• **TASK DESCRIPTION**: Transcribe each record exactly; skip any picture.

>>>

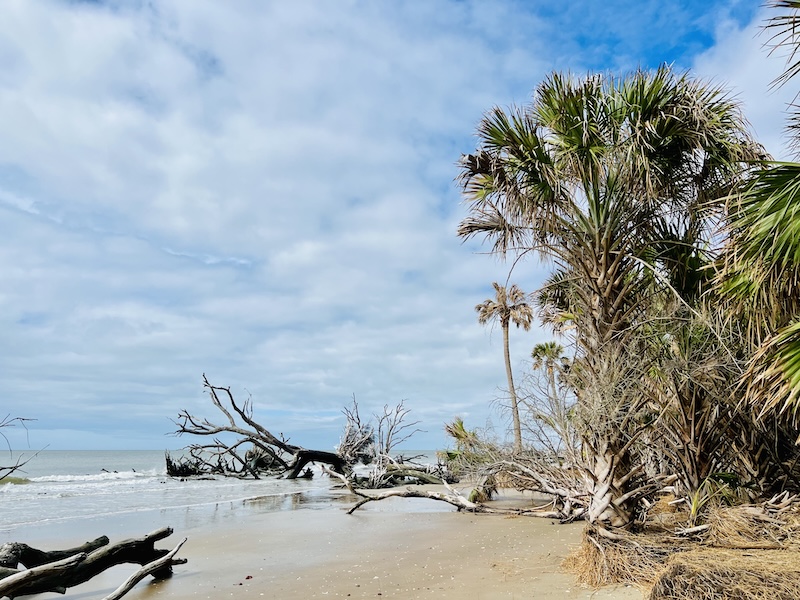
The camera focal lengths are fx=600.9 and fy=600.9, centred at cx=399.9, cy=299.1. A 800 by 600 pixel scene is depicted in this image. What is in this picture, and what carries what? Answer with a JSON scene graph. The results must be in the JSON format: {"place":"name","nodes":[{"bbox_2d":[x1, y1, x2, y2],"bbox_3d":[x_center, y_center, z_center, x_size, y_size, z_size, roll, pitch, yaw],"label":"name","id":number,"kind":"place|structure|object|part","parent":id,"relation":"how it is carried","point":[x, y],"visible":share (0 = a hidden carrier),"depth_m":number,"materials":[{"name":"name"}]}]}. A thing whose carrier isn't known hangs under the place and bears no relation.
{"place":"outdoors","nodes":[
{"label":"outdoors","id":0,"kind":"place"},
{"bbox_2d":[0,412,47,481],"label":"bare branch","id":1,"kind":"object","parent":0,"point":[24,419],"visible":1,"depth_m":10.94,"materials":[{"name":"wood"}]},
{"bbox_2d":[0,450,448,540],"label":"sea","id":2,"kind":"structure","parent":0,"point":[141,461],"materials":[{"name":"liquid"}]},
{"bbox_2d":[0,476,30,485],"label":"wave","id":3,"kind":"object","parent":2,"relation":"on","point":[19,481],"visible":0.77,"materials":[{"name":"green liquid"}]},
{"bbox_2d":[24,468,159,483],"label":"wave","id":4,"kind":"object","parent":2,"relation":"on","point":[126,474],"visible":0.72,"materials":[{"name":"white liquid"}]},
{"bbox_2d":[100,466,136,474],"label":"driftwood in the surf","id":5,"kind":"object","parent":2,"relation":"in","point":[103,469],"visible":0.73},
{"bbox_2d":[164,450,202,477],"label":"driftwood","id":6,"kind":"object","parent":2,"relation":"in","point":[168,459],"visible":0.76,"depth_m":35.38,"materials":[{"name":"brown wood"}]},
{"bbox_2d":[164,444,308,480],"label":"driftwood pile","id":7,"kind":"object","parent":2,"relation":"in","point":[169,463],"visible":0.76,"depth_m":34.76,"materials":[{"name":"brown wood"}]},
{"bbox_2d":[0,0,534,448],"label":"cloud","id":8,"kind":"structure","parent":0,"point":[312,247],"materials":[{"name":"white"}]},
{"bbox_2d":[0,483,655,599],"label":"sand beach","id":9,"kind":"structure","parent":0,"point":[173,580],"materials":[{"name":"beige sand"}]},
{"bbox_2d":[0,528,184,599],"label":"driftwood log","id":10,"kind":"object","parent":9,"relation":"on","point":[115,548],"visible":0.99,"depth_m":6.54,"materials":[{"name":"brown wood"}]},
{"bbox_2d":[101,535,188,599],"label":"driftwood branch","id":11,"kind":"object","parent":9,"relation":"on","point":[111,597],"visible":1,"depth_m":6.58,"materials":[{"name":"brown wood"}]},
{"bbox_2d":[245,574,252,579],"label":"leaf","id":12,"kind":"object","parent":9,"relation":"on","point":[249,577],"visible":0.97,"depth_m":7.09,"materials":[{"name":"red"}]},
{"bbox_2d":[166,376,344,481],"bbox_3d":[-7.277,7.070,32.347,9.563,5.942,6.790,-2,-11,10],"label":"fallen tree","id":13,"kind":"object","parent":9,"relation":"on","point":[245,419],"visible":0.97,"depth_m":31.83,"materials":[{"name":"brown"}]},
{"label":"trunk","id":14,"kind":"part","parent":13,"relation":"part of","materials":[{"name":"wood"}]},
{"bbox_2d":[333,396,420,482],"bbox_3d":[-1.233,6.594,27.741,4.421,4.247,4.529,10,-15,-41],"label":"dead tree","id":15,"kind":"object","parent":9,"relation":"on","point":[388,437],"visible":0.87,"depth_m":27.40,"materials":[{"name":"plant"}]},
{"bbox_2d":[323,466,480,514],"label":"fallen branch","id":16,"kind":"object","parent":9,"relation":"on","point":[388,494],"visible":0.97,"depth_m":14.91,"materials":[{"name":"wood"}]},
{"bbox_2d":[351,458,458,487],"bbox_3d":[0.160,7.518,25.966,3.865,1.241,2.881,-7,-13,30],"label":"fallen log","id":17,"kind":"object","parent":9,"relation":"on","point":[421,478],"visible":0.8,"depth_m":25.60,"materials":[{"name":"wood"}]},
{"bbox_2d":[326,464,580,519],"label":"fallen tree","id":18,"kind":"object","parent":9,"relation":"on","point":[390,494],"visible":0.9,"depth_m":14.16,"materials":[{"name":"wood"}]},
{"bbox_2d":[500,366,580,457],"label":"bare shrub","id":19,"kind":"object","parent":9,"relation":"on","point":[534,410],"visible":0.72,"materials":[{"name":"grey wood"}]},
{"bbox_2d":[453,65,763,525],"bbox_3d":[3.060,-0.135,8.969,4.956,7.239,4.794,0,-11,0],"label":"palm tree","id":20,"kind":"object","parent":9,"relation":"on","point":[577,126],"visible":0.98,"depth_m":8.54,"materials":[{"name":"plant"}]},
{"label":"palm trunk","id":21,"kind":"part","parent":20,"relation":"part of","materials":[{"name":"wood"}]},
{"label":"palm crown","id":22,"kind":"part","parent":20,"relation":"part of","materials":[{"name":"green plant"}]},
{"bbox_2d":[565,524,672,588],"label":"exposed roots","id":23,"kind":"object","parent":9,"relation":"on","point":[621,577],"visible":0.61,"depth_m":6.85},
{"bbox_2d":[648,546,799,599],"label":"dry grass clump","id":24,"kind":"object","parent":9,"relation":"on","point":[774,597],"visible":0.94,"depth_m":5.24,"materials":[{"name":"beige plant"}]},
{"bbox_2d":[0,0,799,458],"label":"sky","id":25,"kind":"structure","parent":0,"point":[211,259],"materials":[{"name":"blue"}]},
{"bbox_2d":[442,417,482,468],"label":"palm shrub","id":26,"kind":"object","parent":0,"point":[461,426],"visible":0.66,"depth_m":26.46,"materials":[{"name":"green plant"}]},
{"bbox_2d":[474,281,531,453],"bbox_3d":[5.142,3.472,29.064,3.025,9.539,3.036,-9,-14,39],"label":"palm tree","id":27,"kind":"object","parent":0,"point":[509,367],"visible":0.98,"depth_m":29.16,"materials":[{"name":"brown plant"}]},
{"label":"palm trunk","id":28,"kind":"part","parent":27,"relation":"part of","materials":[{"name":"wood"}]},
{"bbox_2d":[530,340,569,428],"bbox_3d":[8.380,5.505,33.123,2.424,7.154,2.655,0,-11,0],"label":"palm tree","id":29,"kind":"object","parent":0,"point":[544,350],"visible":0.77,"depth_m":33.31,"materials":[{"name":"plant"}]},
{"bbox_2d":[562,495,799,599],"label":"dry grass","id":30,"kind":"structure","parent":0,"point":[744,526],"visible":0.77,"materials":[{"name":"beige plant"}]},
{"bbox_2d":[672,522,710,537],"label":"driftwood piece","id":31,"kind":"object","parent":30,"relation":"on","point":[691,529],"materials":[{"name":"grey wood"}]},
{"bbox_2d":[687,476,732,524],"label":"palm seedling","id":32,"kind":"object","parent":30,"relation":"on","point":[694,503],"visible":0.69,"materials":[{"name":"green plant"}]},
{"bbox_2d":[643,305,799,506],"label":"palm trees","id":33,"kind":"object","parent":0,"point":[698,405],"visible":0.73,"depth_m":8.77,"materials":[{"name":"plant"}]},
{"bbox_2d":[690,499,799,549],"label":"dry grass clump","id":34,"kind":"object","parent":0,"point":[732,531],"visible":0.73,"depth_m":7.11,"materials":[{"name":"beige plant"}]},
{"bbox_2d":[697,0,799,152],"label":"cloud","id":35,"kind":"structure","parent":0,"point":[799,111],"materials":[{"name":"white"}]},
{"bbox_2d":[712,0,799,434],"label":"palm tree","id":36,"kind":"object","parent":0,"point":[797,377],"visible":1,"depth_m":6.09,"materials":[{"name":"plant"}]}
]}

<<<

• **TASK OUTPUT**:
The camera focal lengths are fx=600.9 and fy=600.9, centred at cx=399.9, cy=299.1. A 800 by 600 pixel scene is depicted in this image. What is in this picture, and what carries what? Answer with a JSON scene graph. The results must be in the JSON format: {"place":"name","nodes":[{"bbox_2d":[x1, y1, x2, y2],"bbox_3d":[x_center, y_center, z_center, x_size, y_size, z_size, roll, pitch, yaw],"label":"name","id":number,"kind":"place|structure|object|part","parent":id,"relation":"how it is carried","point":[x, y],"visible":share (0 = a hidden carrier),"depth_m":number,"materials":[{"name":"name"}]}]}. A thing whose carrier isn't known hangs under the place and bears no relation.
{"place":"outdoors","nodes":[
{"label":"outdoors","id":0,"kind":"place"},
{"bbox_2d":[0,412,47,481],"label":"bare branch","id":1,"kind":"object","parent":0,"point":[24,419],"visible":1,"depth_m":10.94,"materials":[{"name":"wood"}]},
{"bbox_2d":[0,450,448,540],"label":"sea","id":2,"kind":"structure","parent":0,"point":[141,461],"materials":[{"name":"liquid"}]},
{"bbox_2d":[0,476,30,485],"label":"wave","id":3,"kind":"object","parent":2,"relation":"on","point":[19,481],"visible":0.77,"materials":[{"name":"green liquid"}]},
{"bbox_2d":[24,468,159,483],"label":"wave","id":4,"kind":"object","parent":2,"relation":"on","point":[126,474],"visible":0.72,"materials":[{"name":"white liquid"}]},
{"bbox_2d":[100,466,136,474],"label":"driftwood in the surf","id":5,"kind":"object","parent":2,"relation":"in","point":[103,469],"visible":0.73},
{"bbox_2d":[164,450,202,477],"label":"driftwood","id":6,"kind":"object","parent":2,"relation":"in","point":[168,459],"visible":0.76,"depth_m":35.38,"materials":[{"name":"brown wood"}]},
{"bbox_2d":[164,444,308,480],"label":"driftwood pile","id":7,"kind":"object","parent":2,"relation":"in","point":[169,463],"visible":0.76,"depth_m":34.76,"materials":[{"name":"brown wood"}]},
{"bbox_2d":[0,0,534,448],"label":"cloud","id":8,"kind":"structure","parent":0,"point":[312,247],"materials":[{"name":"white"}]},
{"bbox_2d":[0,483,655,599],"label":"sand beach","id":9,"kind":"structure","parent":0,"point":[173,580],"materials":[{"name":"beige sand"}]},
{"bbox_2d":[0,528,184,599],"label":"driftwood log","id":10,"kind":"object","parent":9,"relation":"on","point":[115,548],"visible":0.99,"depth_m":6.54,"materials":[{"name":"brown wood"}]},
{"bbox_2d":[101,535,188,599],"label":"driftwood branch","id":11,"kind":"object","parent":9,"relation":"on","point":[111,597],"visible":1,"depth_m":6.58,"materials":[{"name":"brown wood"}]},
{"bbox_2d":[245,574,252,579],"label":"leaf","id":12,"kind":"object","parent":9,"relation":"on","point":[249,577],"visible":0.97,"depth_m":7.09,"materials":[{"name":"red"}]},
{"bbox_2d":[166,376,344,481],"bbox_3d":[-7.277,7.070,32.347,9.563,5.942,6.790,-2,-11,10],"label":"fallen tree","id":13,"kind":"object","parent":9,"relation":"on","point":[245,419],"visible":0.97,"depth_m":31.83,"materials":[{"name":"brown"}]},
{"label":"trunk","id":14,"kind":"part","parent":13,"relation":"part of","materials":[{"name":"wood"}]},
{"bbox_2d":[333,396,420,482],"bbox_3d":[-1.233,6.594,27.741,4.421,4.247,4.529,10,-15,-41],"label":"dead tree","id":15,"kind":"object","parent":9,"relation":"on","point":[388,437],"visible":0.87,"depth_m":27.40,"materials":[{"name":"plant"}]},
{"bbox_2d":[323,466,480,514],"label":"fallen branch","id":16,"kind":"object","parent":9,"relation":"on","point":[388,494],"visible":0.97,"depth_m":14.91,"materials":[{"name":"wood"}]},
{"bbox_2d":[351,458,458,487],"bbox_3d":[0.160,7.518,25.966,3.865,1.241,2.881,-7,-13,30],"label":"fallen log","id":17,"kind":"object","parent":9,"relation":"on","point":[421,478],"visible":0.8,"depth_m":25.60,"materials":[{"name":"wood"}]},
{"bbox_2d":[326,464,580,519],"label":"fallen tree","id":18,"kind":"object","parent":9,"relation":"on","point":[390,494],"visible":0.9,"depth_m":14.16,"materials":[{"name":"wood"}]},
{"bbox_2d":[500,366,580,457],"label":"bare shrub","id":19,"kind":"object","parent":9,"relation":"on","point":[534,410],"visible":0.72,"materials":[{"name":"grey wood"}]},
{"bbox_2d":[453,65,763,525],"bbox_3d":[3.060,-0.135,8.969,4.956,7.239,4.794,0,-11,0],"label":"palm tree","id":20,"kind":"object","parent":9,"relation":"on","point":[577,126],"visible":0.98,"depth_m":8.54,"materials":[{"name":"plant"}]},
{"label":"palm trunk","id":21,"kind":"part","parent":20,"relation":"part of","materials":[{"name":"wood"}]},
{"label":"palm crown","id":22,"kind":"part","parent":20,"relation":"part of","materials":[{"name":"green plant"}]},
{"bbox_2d":[565,524,672,588],"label":"exposed roots","id":23,"kind":"object","parent":9,"relation":"on","point":[621,577],"visible":0.61,"depth_m":6.85},
{"bbox_2d":[648,546,799,599],"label":"dry grass clump","id":24,"kind":"object","parent":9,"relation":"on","point":[774,597],"visible":0.94,"depth_m":5.24,"materials":[{"name":"beige plant"}]},
{"bbox_2d":[0,0,799,458],"label":"sky","id":25,"kind":"structure","parent":0,"point":[211,259],"materials":[{"name":"blue"}]},
{"bbox_2d":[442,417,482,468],"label":"palm shrub","id":26,"kind":"object","parent":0,"point":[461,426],"visible":0.66,"depth_m":26.46,"materials":[{"name":"green plant"}]},
{"bbox_2d":[474,281,531,453],"bbox_3d":[5.142,3.472,29.064,3.025,9.539,3.036,-9,-14,39],"label":"palm tree","id":27,"kind":"object","parent":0,"point":[509,367],"visible":0.98,"depth_m":29.16,"materials":[{"name":"brown plant"}]},
{"label":"palm trunk","id":28,"kind":"part","parent":27,"relation":"part of","materials":[{"name":"wood"}]},
{"bbox_2d":[530,340,569,428],"bbox_3d":[8.380,5.505,33.123,2.424,7.154,2.655,0,-11,0],"label":"palm tree","id":29,"kind":"object","parent":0,"point":[544,350],"visible":0.77,"depth_m":33.31,"materials":[{"name":"plant"}]},
{"bbox_2d":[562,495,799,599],"label":"dry grass","id":30,"kind":"structure","parent":0,"point":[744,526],"visible":0.77,"materials":[{"name":"beige plant"}]},
{"bbox_2d":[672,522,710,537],"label":"driftwood piece","id":31,"kind":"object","parent":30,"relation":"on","point":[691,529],"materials":[{"name":"grey wood"}]},
{"bbox_2d":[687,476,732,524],"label":"palm seedling","id":32,"kind":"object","parent":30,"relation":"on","point":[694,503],"visible":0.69,"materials":[{"name":"green plant"}]},
{"bbox_2d":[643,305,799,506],"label":"palm trees","id":33,"kind":"object","parent":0,"point":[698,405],"visible":0.73,"depth_m":8.77,"materials":[{"name":"plant"}]},
{"bbox_2d":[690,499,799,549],"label":"dry grass clump","id":34,"kind":"object","parent":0,"point":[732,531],"visible":0.73,"depth_m":7.11,"materials":[{"name":"beige plant"}]},
{"bbox_2d":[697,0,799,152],"label":"cloud","id":35,"kind":"structure","parent":0,"point":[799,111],"materials":[{"name":"white"}]},
{"bbox_2d":[712,0,799,434],"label":"palm tree","id":36,"kind":"object","parent":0,"point":[797,377],"visible":1,"depth_m":6.09,"materials":[{"name":"plant"}]}
]}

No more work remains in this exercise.